On Monday, the Aitkin Public Library began allowing patrons to come inside and sit down to read, for up to an hour.
It’s a big step back toward normalcy as area libraries begin to reopen after the COVID-19 pandemic.
“It will kind of feel like we’re a real library again,” said Mandie Krueger, branch librarian for Aitkin and McGregor. Since reopening, she said, “we hadn’t been allowed to have open seating for people to use in the library.”
While all other COVID-19 protocols will remain in place, this is just one more step forward to getting back to normal.
Last March, libraries across the country shut down due to the pandemic. Since reopening this past summer and fall, the library environment and services have been dramatically modified.
It’s not just about wearing a mask. At the Aitkin library, all returned items are quarantined for at least three days before they are even checked in. Sneeze guards have been placed on the service desks. Hand sanitizing stations are available at the entrance and throughout.
Children play areas and equipment are closed off. Only 15 people are permitted inside at a time, and groups can’t be larger than two individuals.
Following the recommendations from both the CDC and the Minnesota Department of Health, libraries are required to clean the building every day that it is open to the public.
“Aitkin Library was very fortunate with that, because the city contracts with a company to clean already,” said Krueger. “So we were able to open up our doors a lot quicker than some of the other libraries.”
In fact, the Aitkin Public Library has resumed its usual, pre-COVID-19 hours. The McGregor Public Library is still not back to normal hours.
Curbside pick-up is a new service, offered by most libraries, at least one day a week. A patron can pre-order books online or by calling the library, then call when they arrive at the library and a staff member will bring the books out to their car.
Krueger has not seen major shifts in genre trends during the pandemic. However, a lot of people turned to using e-books, available on the apps Overdrive and Libby.
All in-person programming such as storytime and book club meetings will remain online for now.
“It is harder to reach the community, because a lot of our communication lately has been online and virtual and not all of our patrons have the opportunity to do that,” Krueger said. “The hardest part is that we’ve lost touch with some of our regular patrons who aren’t as virtually connected as others.”

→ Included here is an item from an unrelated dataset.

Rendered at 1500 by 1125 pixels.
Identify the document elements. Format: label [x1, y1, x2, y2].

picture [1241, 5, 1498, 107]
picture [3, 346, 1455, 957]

“Since we can’t do in-person programming, we had to do a lot of creative thinking,” said Krueger.
One of the more popular activities the library offers is “take-and-make” kits. These kits are simple take-home crafts typically made with paper plates, paper bags, or construction paper. This week it’s a ladybug craft featuring googly eyes.
The projects are designed for preschoolers, Krueger said, “but if adults want to bring them home, I’m not going to judge, because I think they’re a lot of fun to do.”
Recently, the library launched its first take-and-make kit for adults. It features all the essentials needed for an at-home spa experience. Registration for that filled up within two days.
This winter, the East Central Regional Libraries (ECRL), the regional library system to which the Aitkin Public Library belongs, began using the online platform Beanstack, which allows students and book-lovers of all ages to log the books they read and track the time they spend reading.
ECRL now has a contract with Beanstack and will continue using the platform for a summer reading program.
The take-and-make kits and Beanstack are just some of the changes in library programming that will likely remain even after pandemic protocols are lifted.